[ClusterLabs] FYI: regression using 2.0.0 / 1.1.19 Pacemaker Remote node with older cluster nodes

Tue Jul 17 20:57:06 UTC 2018

Upon further investigation, there is no problem when resource agents
are called by the cluster, which thankfully makes this issue less
significant.

The problem occurs when "crm_node -n" is called on the command line or
by a script, on a Pacemaker Remote node running 1.1.19 or 2.0.0 or
later, with cluster nodes running 1.1.18 or earlier. Upgrading cluster
nodes before Pacemaker Remote nodes avoids the issue.

If you have any custom resource agents, a good practice is to make sure
that they do not call any unnecessary commands (including "crm_node -n"
or "ocf_local_nodename") for meta-data actions.

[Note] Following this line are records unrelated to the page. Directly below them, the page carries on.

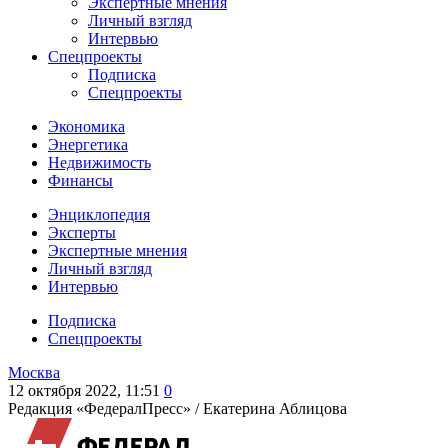
Экспертные мнения
Личный взгляд
Интервью
Спецпроекты
Подписка
Спецпроекты
Экономика
Энергетика
Недвижимость
Финансы
Энциклопедия
Эксперты
Экспертные мнения
Личный взгляд
Интервью
Подписка
Спецпроекты
Москва
12 октября 2022, 11:51
0
Редакция «ФедералПресс» /
Екатерина Аблицова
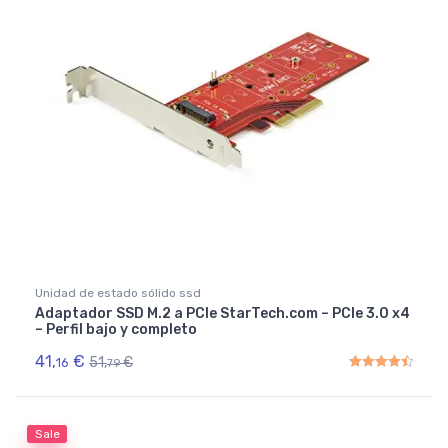
Unidad de estado sólido ssd
Adaptador SSD M.2 a PCIe StarTech.com – PCIe 3.0 x4
– Perfil bajo y completo
41,
€
51,
€
16
79
Rated
4.50
out of 5
Sale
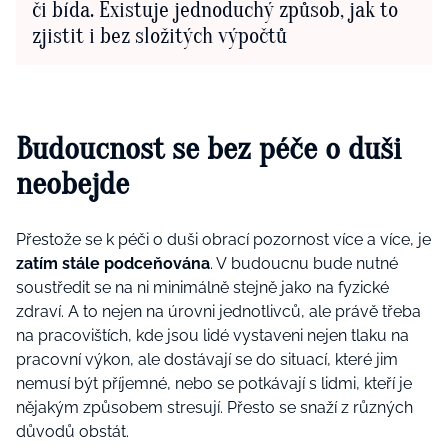
či bída. Existuje jednoduchý způsob, jak to
zjistit i bez složitých výpočtů
Budoucnost se bez péče o duši
neobejde
Přestože se k péči o duši obrací pozornost více a více, je
zatím stále podceňována
. V budoucnu bude nutné
soustředit se na ni minimálně stejně jako na fyzické
zdraví. A to nejen na úrovni jednotlivců, ale právě třeba
na pracovištích, kde jsou lidé vystaveni nejen tlaku na
pracovní výkon, ale dostávají se do situací, které jim
nemusí být příjemné, nebo se potkávají s lidmi, kteří je
nějakým způsobem stresují. Přesto se snaží z různých
důvodů obstát.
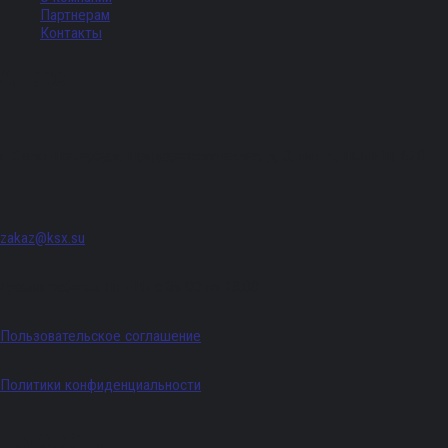
Партнерам
Контакты
Адрес
г. Санкт-Петербург, Придорожная аллея, д. 8, лит. А, ПОМЕЩ. 620
zakaz@ksx.su
График работы: Пн - Пт с 09:00 по 18:00
Пользовательское соглашение
Политики конфиденциальности
Телефоны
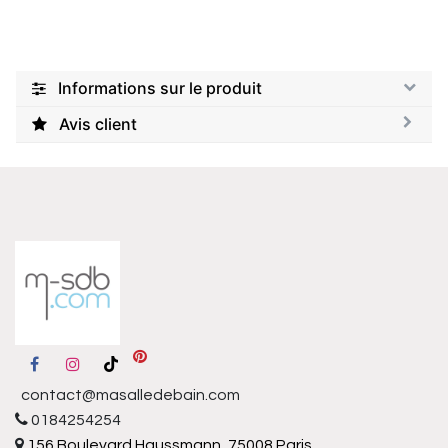
Informations sur le produit
Avis client
contact@masalledebain.com
0184254254
156 Boulevard Haussmann, 75008 Paris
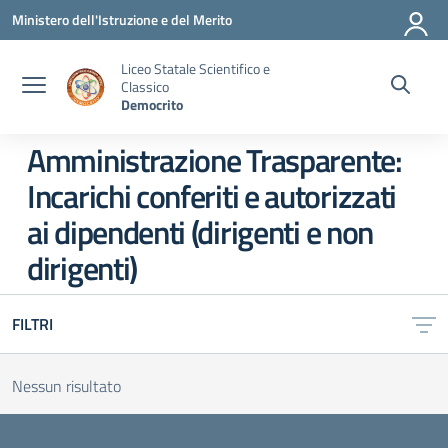
Vai ai contenuti
Vai al menu di navigazione
Vai al footer
Ministero dell'Istruzione e del Merito
Liceo Statale Scientifico e
Classico
Democrito
Amministrazione Trasparente:
Incarichi conferiti e autorizzati
ai dipendenti (dirigenti e non
dirigenti)
FILTRI
Nessun risultato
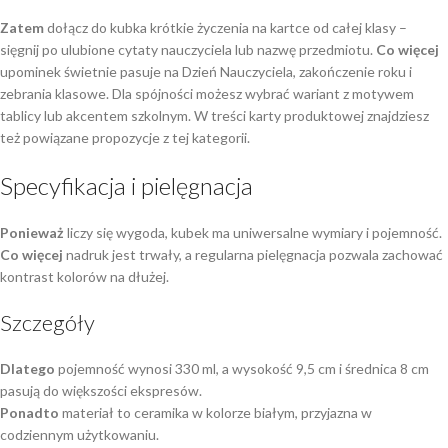
Zatem
dołącz do kubka krótkie życzenia na kartce od całej klasy –
sięgnij po ulubione cytaty nauczyciela lub nazwę przedmiotu.
Co więcej
upominek świetnie pasuje na Dzień Nauczyciela, zakończenie roku i
zebrania klasowe. Dla spójności możesz wybrać wariant z motywem
tablicy lub akcentem szkolnym. W treści karty produktowej znajdziesz
też powiązane propozycje z tej kategorii.
Specyfikacja i pielęgnacja
Ponieważ
liczy się wygoda, kubek ma uniwersalne wymiary i pojemność.
Co więcej
nadruk jest trwały, a regularna pielęgnacja pozwala zachować
kontrast kolorów na dłużej.
Szczegóły
Dlatego
pojemność wynosi 330 ml, a wysokość 9,5 cm i średnica 8 cm
pasują do większości ekspresów.
Ponadto
materiał to ceramika w kolorze białym, przyjazna w
codziennym użytkowaniu.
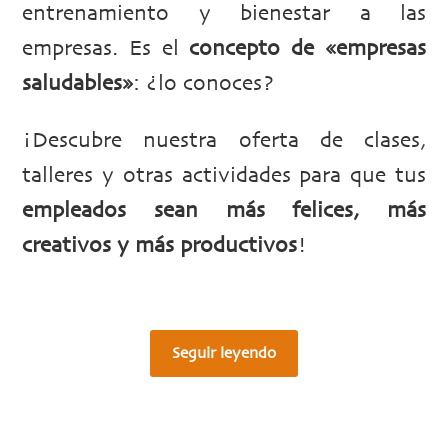
entrenamiento y bienestar a las
empresas. Es el
concepto de «empresas
saludables»
: ¿lo conoces?
¡Descubre nuestra oferta de clases,
talleres y otras actividades para que tus
empleados sean más felices, más
creativos y más productivos
!
Seguir leyendo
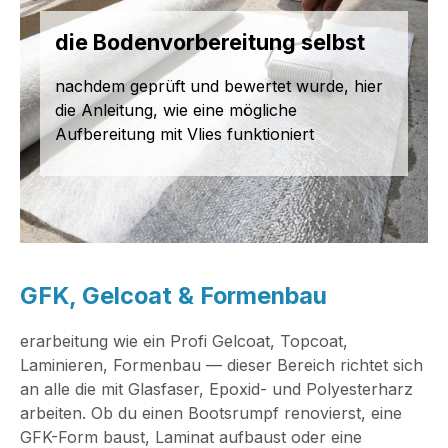
die Bodenvorbereitung selbst
nachdem geprüft und bewertet wurde, hier
die Anleitung, wie eine mögliche
Aufbereitung mit Vlies funktioniert
GFK, Gelcoat & Formenbau
erarbeitung wie ein Profi Gelcoat, Topcoat,
Laminieren, Formenbau — dieser Bereich richtet sich
an alle die mit Glasfaser, Epoxid- und Polyesterharz
arbeiten. Ob du einen Bootsrumpf renovierst, eine
GFK-Form baust, Laminat aufbaust oder eine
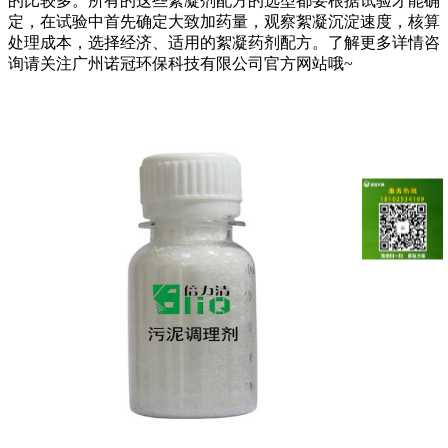
的比较多。所有的这些絮凝剂配方的选型都要根据试验才能确
定，在试验中首先确定大致加药量，观察絮凝沉淀速度，核算
处理成本，选择经济、适用的絮凝药剂配方。了解更多详情咨
询请关注广州诺冠环保科技有限公司官方网站哦~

This will not only be
more efficient, but also make command-line meta-data calls immune to
issues like this.

A complete solution would make every command-line "crm_node -n" call
take longer and have more chances to fail, so I'm inclined to leave
this as a known issue, and rely on the workarounds.

On Mon, 2018-07-16 at 09:21 -0500, Ken Gaillot wrote:
> Hi all,
> 
> The just-released Pacemaker 2.0.0 and 1.1.19 releases have an issue
> when a Pacemaker Remote node is upgraded before the cluster nodes.
> 
> Pacemaker 2.0.0 contains a fix (also backported to 1.1.19) for the
> longstanding issue of "crm_node -n" getting the wrong name when run
> on
> the command line of a Pacemaker Remote node whose node name is
> different from its local hostname.
> 
> However, the fix can cause resource agents running on a Pacemaker
> Remote node to hang when used with a cluster node older than 2.0.0 /
> 1.1.19.
> 
> The only workaround is to upgrade all cluster nodes before upgrading
> any Pacemaker Remote nodes (which is the recommended practice
> anyway).
-- 
Ken Gaillot <kgaillot at redhat.com>